You need to find the identity element for `x t y = x + y - 2` , hence, there exists an element `e_t in R` , such that for each element `x in R` , the following identity holds:

`x te_t = e_t t x = x`

`x +e_t - 2 = x => e_t = 2`

You need to find the identity element for `xoy = (1/4)xy - (1/2)(x+y)+3` , hence, there exists an element `e_o in R` , such that for each element `x in R` , the following identity holds:

`x o e_o = e_o o x`

`(1/4)xe_o - (1/2)(x + e_o) + 3 = x`

`(1/4)xe_o - (1/2)(x) - (1/2)(e_o) + 3 = x`

You need to isolate the terms that contain `e_o` to the left side, such that:

`(1/4)xe_o- (1/2)(e_o) = x - 3 + x/2`

You need to factor out `(1/2)(e_o)` to the left side such that:

`(1/2)(e_o)(x/2 - 1) = (3x)/2 - 3`

You need to factor out 3 to the left side such that:

`(1/2)(e_o)(x/2 - 1) = 3(x/2 - 1)`

You need to reduce duplicate factors such that:

`(1/2)(e_o) = 3 => e_o = 6`

Notice that the identity element for addition is `e_+ = 0` and the identity element for multiplication is `e_* = 1` .

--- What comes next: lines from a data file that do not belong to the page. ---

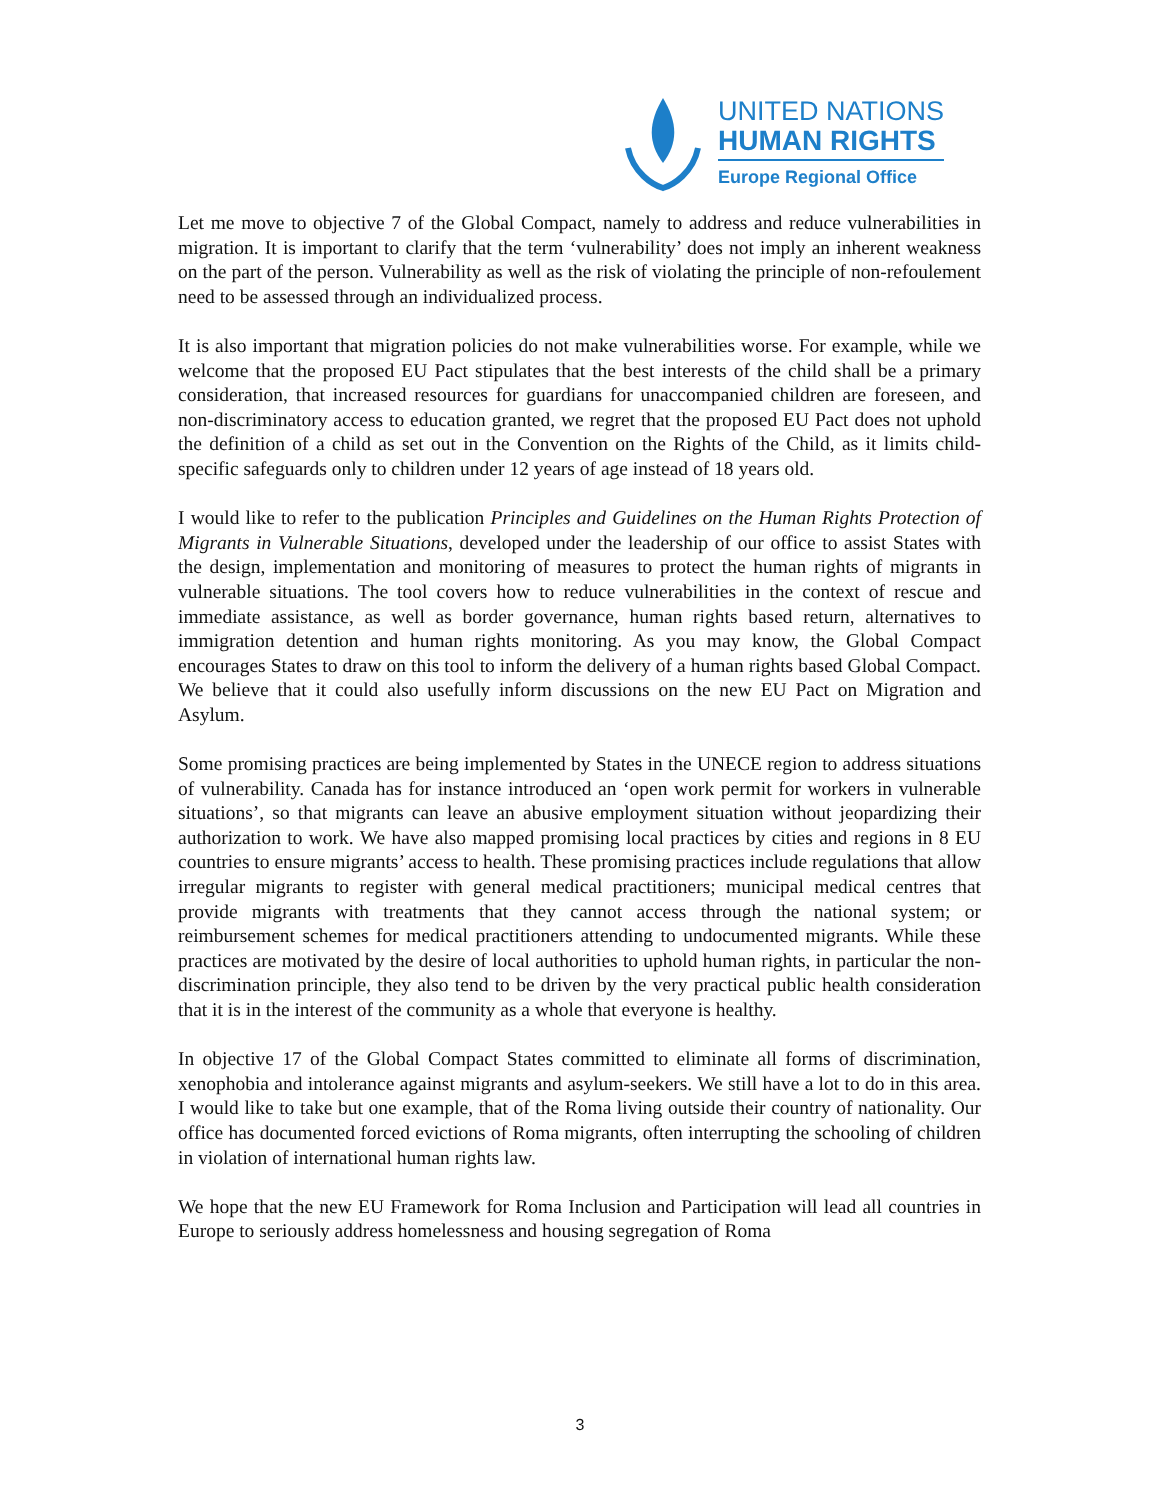UNITED NATIONS
HUMAN RIGHTS
Europe Regional Office
Let me move to objective 7 of the Global Compact, namely to address and reduce vulnerabilities in migration. It is important to clarify that the term ‘vulnerability’ does not imply an inherent weakness on the part of the person. Vulnerability as well as the risk of violating the principle of non-refoulement need to be assessed through an individualized process.
It is also important that migration policies do not make vulnerabilities worse. For example, while we welcome that the proposed EU Pact stipulates that the best interests of the child shall be a primary consideration, that increased resources for guardians for unaccompanied children are foreseen, and non-discriminatory access to education granted, we regret that the proposed EU Pact does not uphold the definition of a child as set out in the Convention on the Rights of the Child, as it limits child-specific safeguards only to children under 12 years of age instead of 18 years old.
I would like to refer to the publication Principles and Guidelines on the Human Rights Protection of Migrants in Vulnerable Situations, developed under the leadership of our office to assist States with the design, implementation and monitoring of measures to protect the human rights of migrants in vulnerable situations. The tool covers how to reduce vulnerabilities in the context of rescue and immediate assistance, as well as border governance, human rights based return, alternatives to immigration detention and human rights monitoring. As you may know, the Global Compact encourages States to draw on this tool to inform the delivery of a human rights based Global Compact. We believe that it could also usefully inform discussions on the new EU Pact on Migration and Asylum.
Some promising practices are being implemented by States in the UNECE region to address situations of vulnerability. Canada has for instance introduced an ‘open work permit for workers in vulnerable situations’, so that migrants can leave an abusive employment situation without jeopardizing their authorization to work. We have also mapped promising local practices by cities and regions in 8 EU countries to ensure migrants’ access to health. These promising practices include regulations that allow irregular migrants to register with general medical practitioners; municipal medical centres that provide migrants with treatments that they cannot access through the national system; or reimbursement schemes for medical practitioners attending to undocumented migrants. While these practices are motivated by the desire of local authorities to uphold human rights, in particular the non-discrimination principle, they also tend to be driven by the very practical public health consideration that it is in the interest of the community as a whole that everyone is healthy.
In objective 17 of the Global Compact States committed to eliminate all forms of discrimination, xenophobia and intolerance against migrants and asylum-seekers. We still have a lot to do in this area. I would like to take but one example, that of the Roma living outside their country of nationality. Our office has documented forced evictions of Roma migrants, often interrupting the schooling of children in violation of international human rights law.
We hope that the new EU Framework for Roma Inclusion and Participation will lead all countries in Europe to seriously address homelessness and housing segregation of Roma
3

Since the problem provides the information that `f(x) = ax + b` is an isomorphism of groups, hence, the following equations hold, such that:

`{(f(0) = 2),(f(1) = 6):} => {(a*0 + b = 2),(a*1 + b = 6):}`

`{(b = 2),(a +2 = 6):} => {(b = 2),(a = 6 - 2):} => {(b = 2),(a = 4):}`

**Hence, evaluating the coefficients a and b yields `a = 4` and `b = 2,` thus `f(x) = 4x + 2` .**